I came across Isaac Witkin’s work after I received a note from his
daughter Nadine Witkin in the United States, telling me how much she
appreciated an article I had written on Dumile Feni that mentioned her
father’s valiant efforts to restore Feni’s damaged castings. Nadine
forwarded on to me copies of private correspondence and archival
documents detailing the close friendship between Dumile and Isaac Witkin—that
have never previously been published, giving me even deeper insight into
fate of Dumile’s work. She was especially grateful, that I, as a South
African writer, had acknowledged Isaac Witkin’s vital contribution to
preserving and promoting the artistic legacy of his friend and fellow
South African sculptor.
This
started a series of transcontinental letters and sharing of articles and
information between me and Nadine that finally compelled me to write
this article on Isaac Witkin. I believe Isaac Witkin is the Merlin of
Contemporary South African Sculpture, the South African Mozart of
Bronze, and it is my hope that he will finally be accorded this
recognition, albeit posthumously, that he richly merits.
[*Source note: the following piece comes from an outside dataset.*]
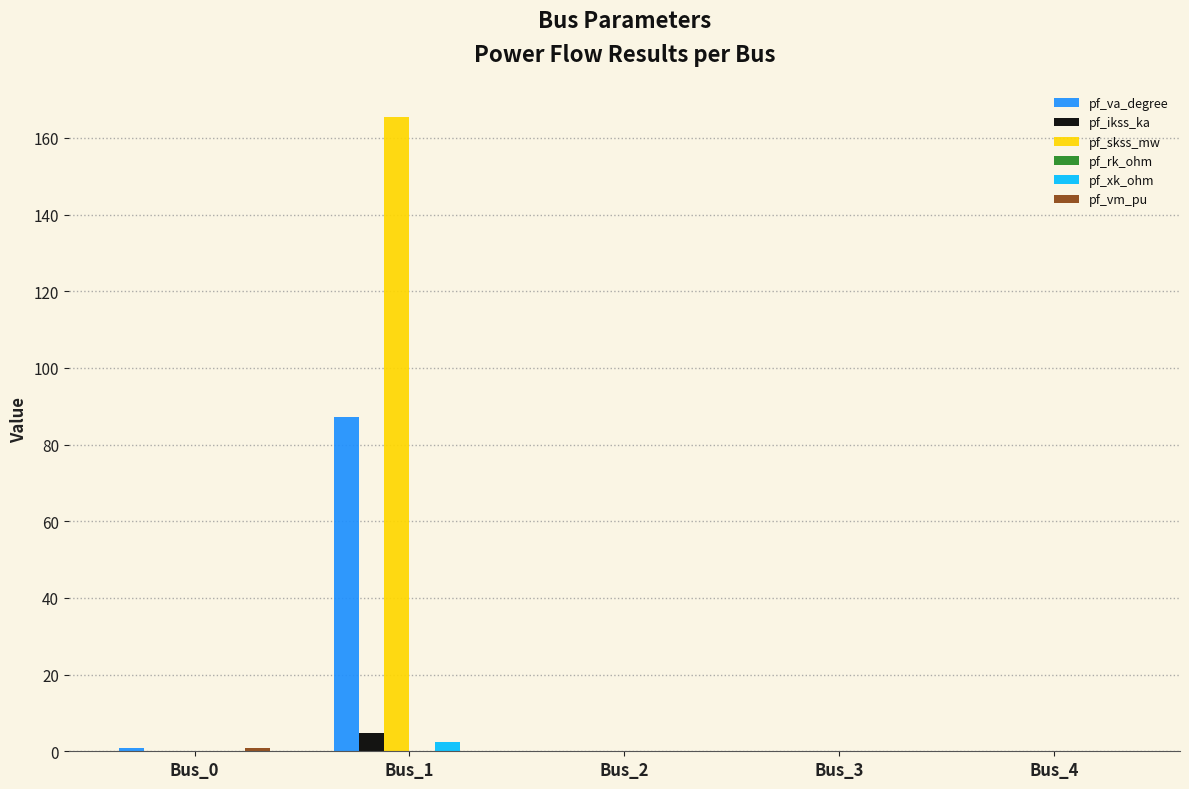

Which series has the largest total across all categories?

pf_skss_mw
Isaac Witkin was born on May
10, 1936, in Johannesburg.
In a published conversation
with Harry Naar, Professor of Fine Arts and Gallery Director, Rider
University USA, Isaac Witkin talked about his formative years in South
Africa, and how he became a sculptor:
“ I
didn't know what I wanted to do with my life after graduating from
high school. I tried commerce, and found that it was not for me. My
mother suggested I take evening classes with a Hungarian immigrant
sculptor whom she knew by the name of Herman Wald. She told me she
had an intuition that I would be a renowned sculptor one day, which
seemed incredible to me at the time. She justified this 'revelation'
by showing me the early pieces I had made as a child: one was a lion
walking across the branch of a tree, and the other was a Grecian
torso on a paper knife. The moment my hands touched clay, I knew
that I had found what I was meant to do for the rest of my life. Mr.
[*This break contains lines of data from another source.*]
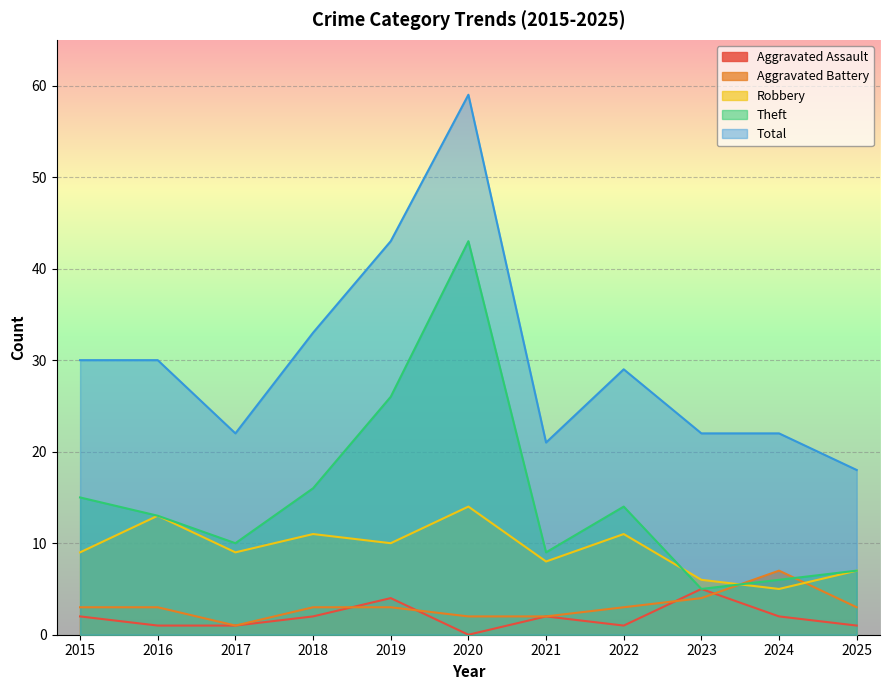

Reading left to right, transcribe all the data shown in this chart.

Aggravated Assault: 2015=2	2016=1	2017=1	2018=2	2019=4	2020=0	2021=2	2022=1	2023=5	2024=2	2025=1
Aggravated Battery: 2015=3	2016=3	2017=1	2018=3	2019=3	2020=2	2021=2	2022=3	2023=4	2024=7	2025=3
Robbery: 2015=9	2016=13	2017=9	2018=11	2019=10	2020=14	2021=8	2022=11	2023=6	2024=5	2025=7
Theft: 2015=15	2016=13	2017=10	2018=16	2019=26	2020=43	2021=9	2022=14	2023=5	2024=6	2025=7
Total: 2015=30	2016=30	2017=22	2018=33	2019=43	2020=59	2021=21	2022=29	2023=22	2024=22	2025=18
Wald was so impressed by my first efforts, that he promptly offered
me an apprenticeship. I worked for him for about a year and a half,
and learned the basics of my craft. While I learned much from Mr.
Wald technically, I actually quit his employ in disgust because I
was so outraged by his inhumane treatment of a loyal black
assistant. It was one of the many reasons why I decided to leave
South Africa. .. I grew up in South Africa during the Apartheid Era,
a system from which my early experience seemed fraught with human
injustice. I was brought up by a black nanny who was like a second
mother to me and for whom I had a great love. Through her, I
'inquired and learned as much as I could about African customs and
culture. ….My first experience of sculpture was of course African
sculpture, which had a profound effect on me at the time. Through
influence, I was able to study the greatest examples of this work,
which were buried in the basements of the local university, and not
available for public access. It was at the Johannesburg Art Museum
where I first saw Rodin's work. I was entranced by a marble portrait
of Miss Fairfax. It seemed miraculous to me that Rodin was able to
make a hard. material like marble de-materialize and melt in the
light. It was in this museum that I first became acquainted with
Henry Moore's work, in the form of a large retrospective exhibition.
Little did I know that one day I would work with him. “
Being aligned with a group of
peers in Johannesburg who opposed the apartheid, Witkin feared being
blacklisted and put under Government surveillance.